EXCERPT PROVIDED:
•••

Tuesday, November 13, 2007

Philotopic

I may have thought up a way to expand my paper on philosophy and music. The paper ends (awkwardly) by suggesting that John Cage's work (and that of others) exists in the margin between music and non-music, and that this margin of undefinability is created by the (often gendered) reification of "true" music. (I don't spend enough time discussing the positive, that is to say generative, side of this process. I think I give the impression that I am damning the entire enlightenment tradition, but it is important to note that it is through that tradition that the margin can be created. Apologist?)

I would like to take some time to refine this position. I may have inadvertently implied that Cage's habitation of the margin is a result of his status in the avant-garde. Were this the case, composers from Schoenberg to Lachenmann would sit in this same place.

But I don't think that works. What I'd like to do is use the writings of Schoenberg to establish his debt to Hegelian thought as well as the 19th century German organicists, such as Goethe (articles have been written on this, so I won't need to do too much original reading, which will ease some of my burden). I'd also like to spend some time with Adorno's "Vers une musique informelle" to distinguish between the late Darmstaat serialists, whose debt is to Hegel and Marx, and Cage. Is it problematic here merely to point at debt as evidence? I think so. Especially since Cage's debt is supposedly to Zen Buddhism, the genealogy of which is utterly foreign to me.

•••

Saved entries
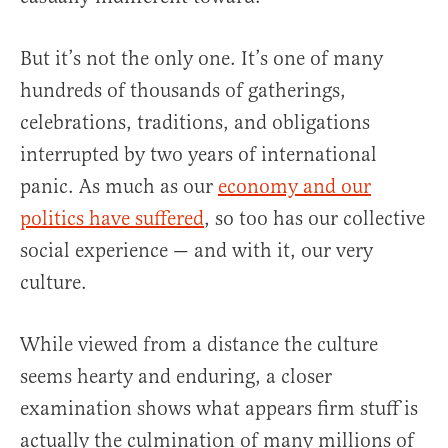
But it’s not the only one. It’s one of many
hundreds of thousands of gatherings,
celebrations, traditions, and obligations
interrupted by two years of international
panic. As much as our
economy and our
politics have suffered
, so too has our collective
social experience — and with it, our very
culture.
While viewed from a distance the culture
seems hearty and enduring, a closer
examination shows what appears firm stuff is
actually the culmination of many millions of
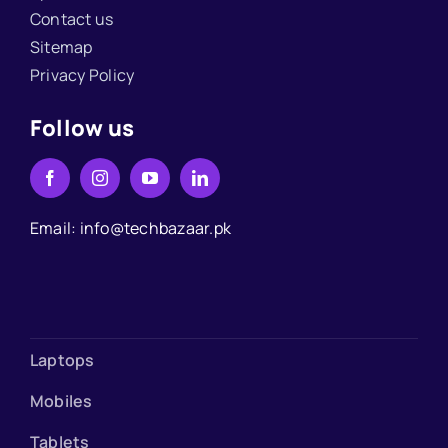
Contact us
Sitemap
Privacy Policy
Follow us
Email: info@techbazaar.pk
Laptops
Mobiles
Tablets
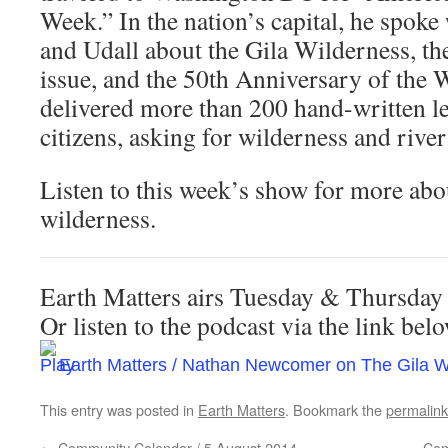
Week.” In the nation’s capital, he spoke
and Udall about the Gila Wilderness, th
issue, and the 50th Anniversary of the 
delivered more than 200 hand-written le
citizens, asking for wilderness and river
Listen to this week’s show for more abo
wilderness.
Earth Matters airs Tuesday & Thursda
Or listen to the podcast via the link be
Earth Matters / Nathan Newcomer on The Gila W
This entry was posted in
Earth Matters
. Bookmark the
permalink
←
Community Calendar / 5 August 2014
Com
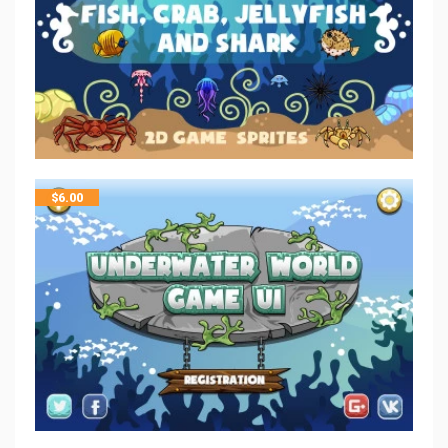
$
6.00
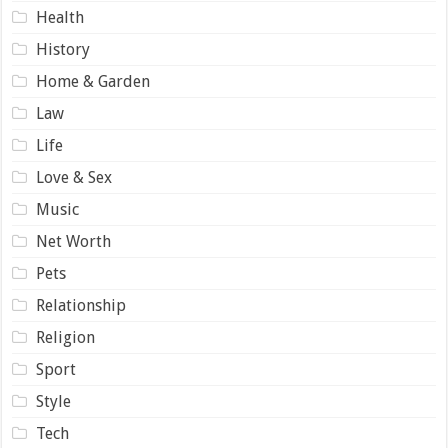
Health
History
Home & Garden
Law
Life
Love & Sex
Music
Net Worth
Pets
Relationship
Religion
Sport
Style
Tech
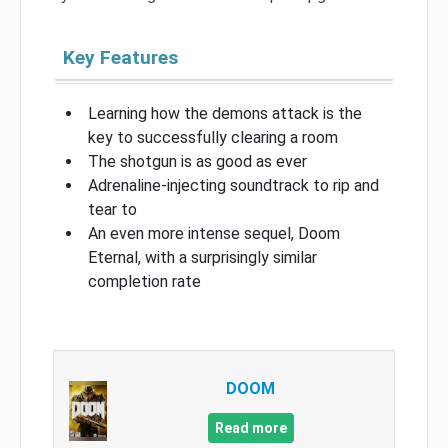
Key Features
Learning how the demons attack is the
key to successfully clearing a room
The shotgun is as good as ever
Adrenaline-injecting soundtrack to rip and
tear to
An even more intense sequel, Doom
Eternal, with a surprisingly similar
completion rate
DOOM
Read more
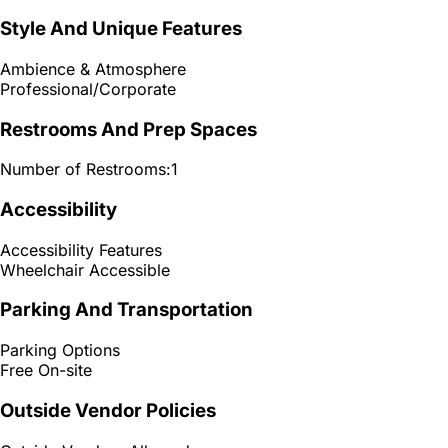
Style And Unique Features
Ambience & Atmosphere
Professional/Corporate
Restrooms And Prep Spaces
Number of Restrooms:
1
Accessibility
Accessibility Features
Wheelchair Accessible
Parking And Transportation
Parking Options
Free On-site
Outside Vendor Policies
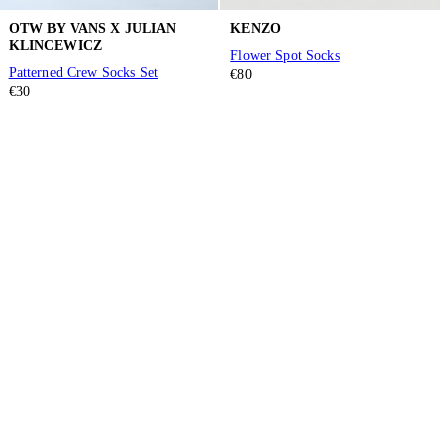
OTW BY VANS X JULIAN
KENZO
KLINCEWICZ
Flower Spot Socks
Patterned Crew Socks Set
€80
€30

•••

HOW TO COMPLETE THIS TASK: In the post on philosophy and music, why does the writer doubt that Cage's place in the margin comes from his status in the avant-garde?

EXERCISE ANSWER: If that status were the cause, composers from Schoenberg to Lachenmann would sit in the same margin, and the writer does not think that works.